→ **Problem requirements**
Return all lines from the entries below in which the word "Comercio" is present.

=== Dataset extract ===

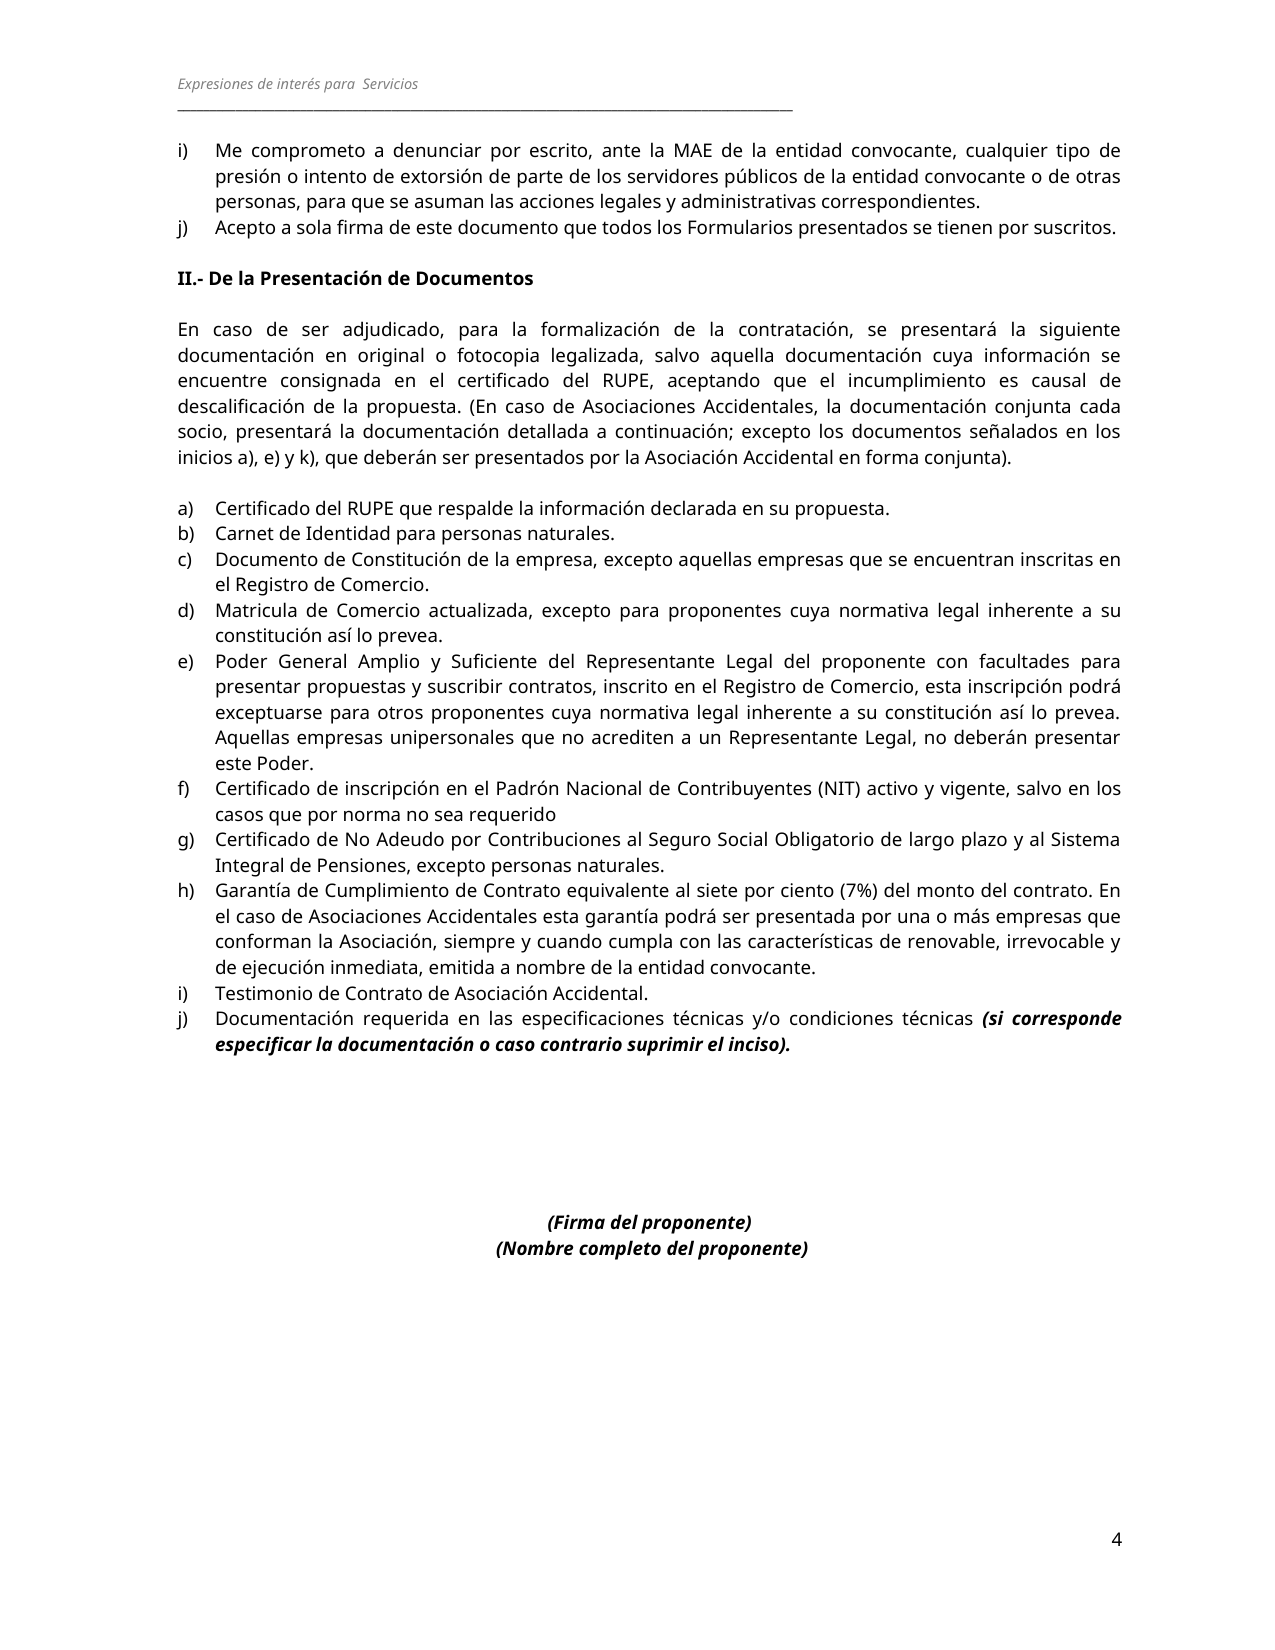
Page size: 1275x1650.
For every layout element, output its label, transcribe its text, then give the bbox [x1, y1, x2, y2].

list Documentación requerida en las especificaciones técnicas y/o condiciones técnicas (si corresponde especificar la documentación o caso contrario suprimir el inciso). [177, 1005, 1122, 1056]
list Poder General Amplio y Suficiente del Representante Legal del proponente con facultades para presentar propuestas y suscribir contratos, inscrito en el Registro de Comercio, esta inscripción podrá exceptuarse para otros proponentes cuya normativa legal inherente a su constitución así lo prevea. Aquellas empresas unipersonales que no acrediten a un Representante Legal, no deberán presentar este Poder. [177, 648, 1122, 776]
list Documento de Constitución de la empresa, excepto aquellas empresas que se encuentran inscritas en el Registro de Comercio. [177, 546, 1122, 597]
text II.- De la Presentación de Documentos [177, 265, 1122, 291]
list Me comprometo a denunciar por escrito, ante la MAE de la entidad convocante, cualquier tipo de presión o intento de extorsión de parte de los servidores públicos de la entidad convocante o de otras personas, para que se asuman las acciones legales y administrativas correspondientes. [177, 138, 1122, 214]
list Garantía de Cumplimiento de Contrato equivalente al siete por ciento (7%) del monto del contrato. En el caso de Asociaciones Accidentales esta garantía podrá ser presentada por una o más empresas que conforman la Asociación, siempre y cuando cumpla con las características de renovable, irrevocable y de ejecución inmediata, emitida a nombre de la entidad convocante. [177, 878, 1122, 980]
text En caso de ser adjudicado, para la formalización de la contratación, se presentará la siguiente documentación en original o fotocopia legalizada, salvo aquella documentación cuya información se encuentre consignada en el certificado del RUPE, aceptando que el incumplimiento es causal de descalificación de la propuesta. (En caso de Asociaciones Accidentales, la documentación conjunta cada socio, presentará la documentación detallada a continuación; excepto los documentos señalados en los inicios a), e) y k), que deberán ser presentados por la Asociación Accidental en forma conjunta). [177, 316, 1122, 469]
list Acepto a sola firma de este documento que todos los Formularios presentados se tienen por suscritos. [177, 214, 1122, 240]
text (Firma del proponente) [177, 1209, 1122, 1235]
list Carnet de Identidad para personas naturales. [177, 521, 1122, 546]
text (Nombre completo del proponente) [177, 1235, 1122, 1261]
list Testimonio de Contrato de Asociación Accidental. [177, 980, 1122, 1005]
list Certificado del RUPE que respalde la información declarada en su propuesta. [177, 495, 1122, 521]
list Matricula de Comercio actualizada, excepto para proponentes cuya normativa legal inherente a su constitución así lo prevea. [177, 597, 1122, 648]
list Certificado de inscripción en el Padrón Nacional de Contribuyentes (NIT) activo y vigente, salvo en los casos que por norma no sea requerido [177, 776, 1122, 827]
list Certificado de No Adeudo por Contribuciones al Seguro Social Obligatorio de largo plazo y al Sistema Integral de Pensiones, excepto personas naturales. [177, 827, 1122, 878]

===
=== Dataset extract ===

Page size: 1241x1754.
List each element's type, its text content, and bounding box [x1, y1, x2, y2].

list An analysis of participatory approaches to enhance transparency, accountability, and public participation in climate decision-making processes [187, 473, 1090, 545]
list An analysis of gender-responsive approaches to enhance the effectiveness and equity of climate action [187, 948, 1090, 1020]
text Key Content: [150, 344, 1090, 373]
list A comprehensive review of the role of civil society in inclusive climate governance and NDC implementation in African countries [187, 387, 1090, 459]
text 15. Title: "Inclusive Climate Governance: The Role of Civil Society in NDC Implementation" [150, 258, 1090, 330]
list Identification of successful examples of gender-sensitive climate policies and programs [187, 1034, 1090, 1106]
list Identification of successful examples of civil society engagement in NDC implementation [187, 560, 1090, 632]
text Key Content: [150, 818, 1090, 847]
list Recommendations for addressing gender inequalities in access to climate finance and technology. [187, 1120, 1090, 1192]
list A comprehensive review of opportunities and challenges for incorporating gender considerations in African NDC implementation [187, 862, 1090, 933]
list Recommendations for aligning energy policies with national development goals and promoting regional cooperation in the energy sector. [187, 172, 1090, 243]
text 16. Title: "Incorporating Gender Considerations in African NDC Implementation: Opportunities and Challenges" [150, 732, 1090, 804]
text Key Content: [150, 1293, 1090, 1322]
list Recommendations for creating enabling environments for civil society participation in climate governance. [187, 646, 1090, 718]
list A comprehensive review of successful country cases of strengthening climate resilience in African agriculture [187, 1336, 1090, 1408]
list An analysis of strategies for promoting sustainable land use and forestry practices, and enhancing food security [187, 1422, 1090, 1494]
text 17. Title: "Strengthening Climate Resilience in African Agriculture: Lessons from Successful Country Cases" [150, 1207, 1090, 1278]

===

→ **Expected output**
list Poder General Amplio y Suficiente del Representante Legal del proponente con facultades para presentar propuestas y suscribir contratos, inscrito en el Registro de Comercio, esta inscripción podrá exceptuarse para otros proponentes cuya normativa legal inherente a su constitución así lo prevea. Aquellas empresas unipersonales que no acrediten a un Representante Legal, no deberán presentar este Poder. [177, 648, 1122, 776]
list Documento de Constitución de la empresa, excepto aquellas empresas que se encuentran inscritas en el Registro de Comercio. [177, 546, 1122, 597]
list Matricula de Comercio actualizada, excepto para proponentes cuya normativa legal inherente a su constitución así lo prevea. [177, 597, 1122, 648]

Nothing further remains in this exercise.